Source data Block Start

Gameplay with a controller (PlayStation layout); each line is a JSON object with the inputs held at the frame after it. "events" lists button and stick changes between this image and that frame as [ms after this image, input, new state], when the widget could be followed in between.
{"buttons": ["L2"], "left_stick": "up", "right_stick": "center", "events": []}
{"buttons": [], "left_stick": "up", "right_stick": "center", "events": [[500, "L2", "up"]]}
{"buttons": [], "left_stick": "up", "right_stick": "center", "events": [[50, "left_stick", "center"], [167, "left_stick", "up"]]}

Source data Block End

-- Exercise details --
Without skipping anything, transcribe every line above exactly.

-- Output for this task --
Gameplay with a controller (PlayStation layout); each line is a JSON object with the inputs held at the frame after it. "events" lists button and stick changes between this image and that frame as [ms after this image, input, new state], when the widget could be followed in between.
{"buttons": ["L2"], "left_stick": "up", "right_stick": "center", "events": []}
{"buttons": [], "left_stick": "up", "right_stick": "center", "events": [[500, "L2", "up"]]}
{"buttons": [], "left_stick": "up", "right_stick": "center", "events": [[50, "left_stick", "center"], [167, "left_stick", "up"]]}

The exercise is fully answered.